_DATA EXCERPTS_:
Content starts

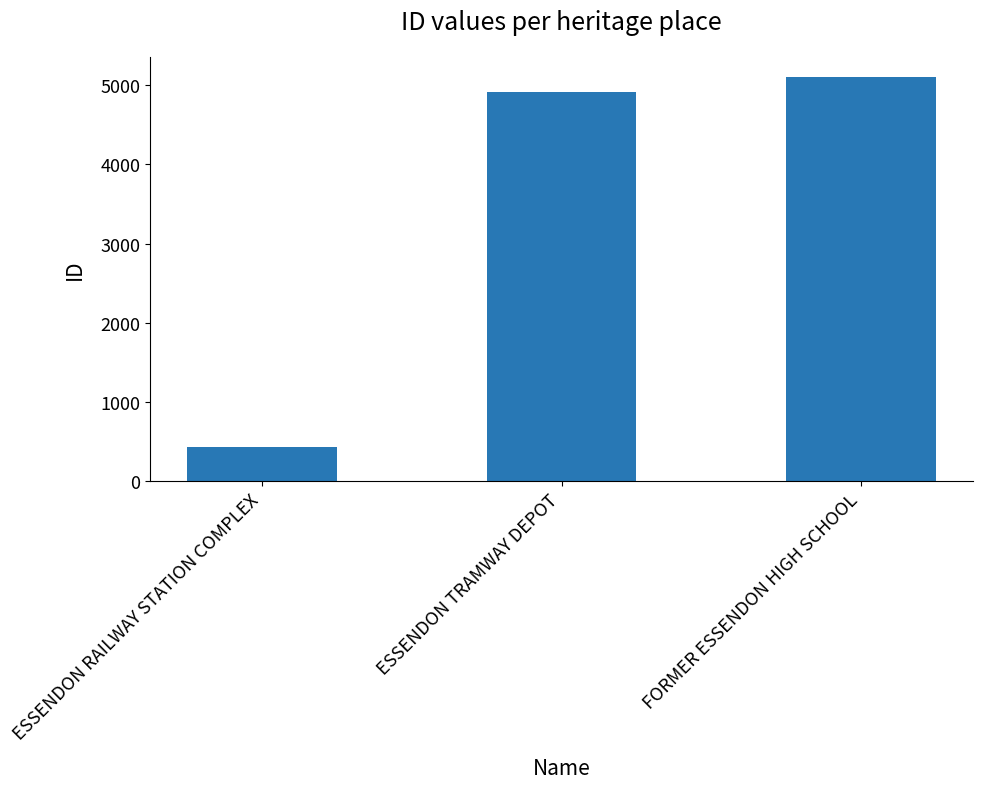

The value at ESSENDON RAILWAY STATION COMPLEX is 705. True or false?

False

Content ends
Content starts

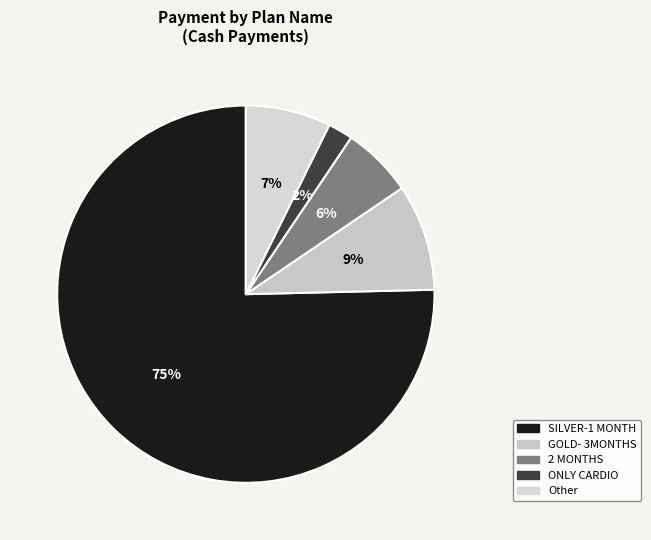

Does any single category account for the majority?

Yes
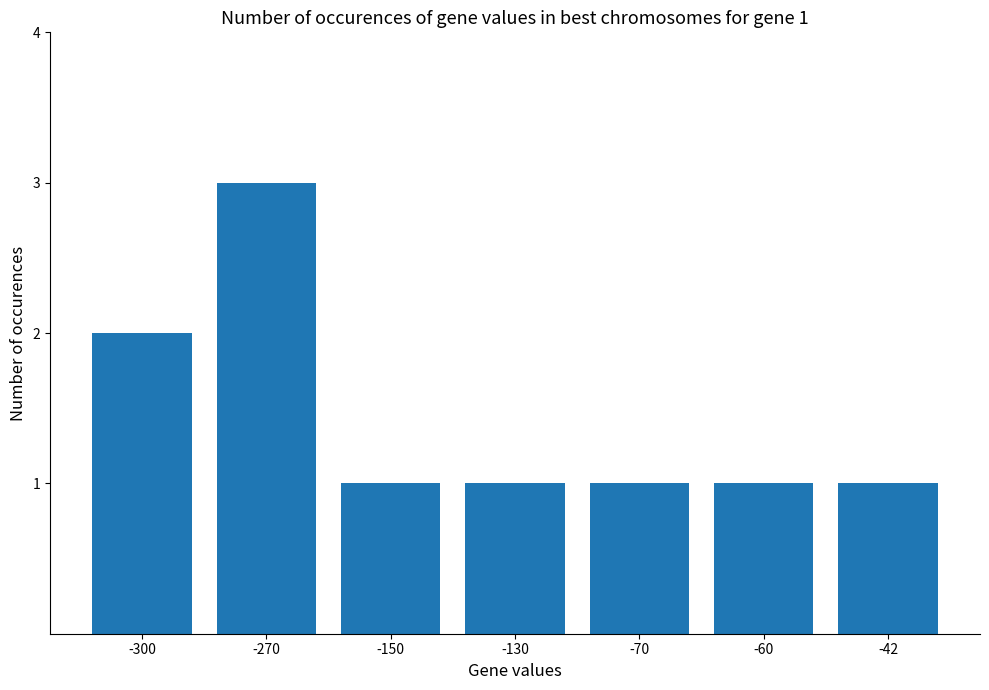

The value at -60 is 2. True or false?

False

Content ends
Content starts

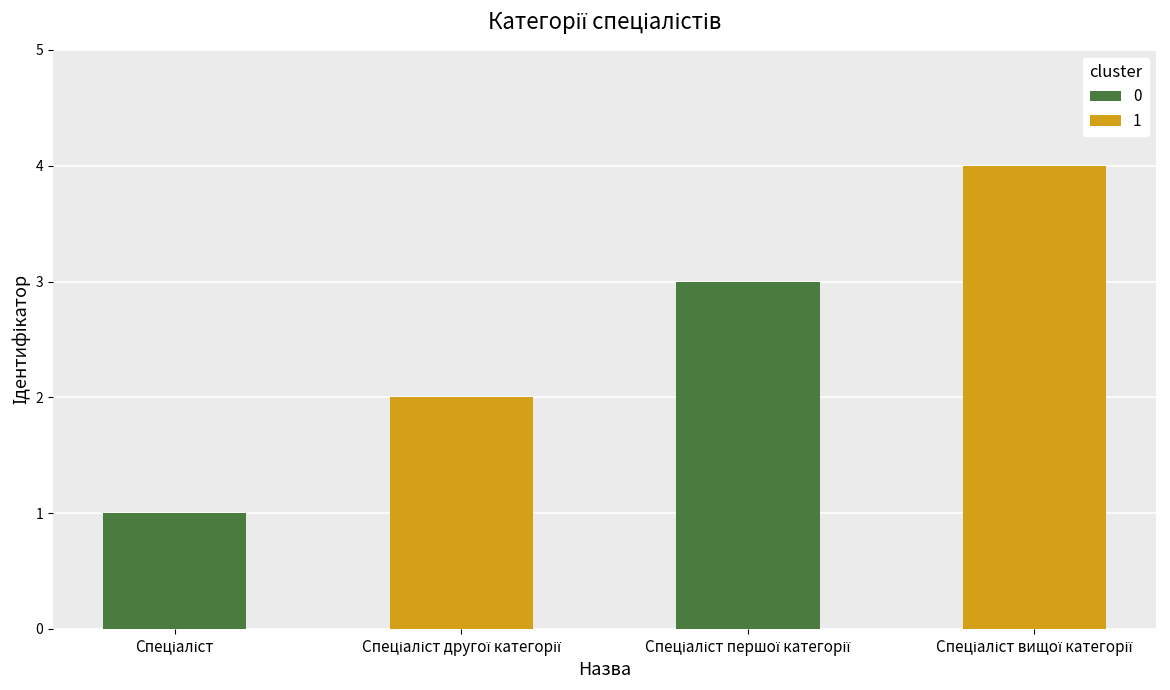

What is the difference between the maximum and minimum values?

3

Content ends

_HOW TO COMPLETE THIS TASK_: Can you edit the items from the line with "Does any single" to the line with "The value at -60 is 2. True or false?" so that "category" becomes "group" and nothing else changes? Leave the pictures out of your answer.

_RESPONSE TO THE EXERCISE_:
Does any single group account for the majority?

Yes

The value at -60 is 2. True or false?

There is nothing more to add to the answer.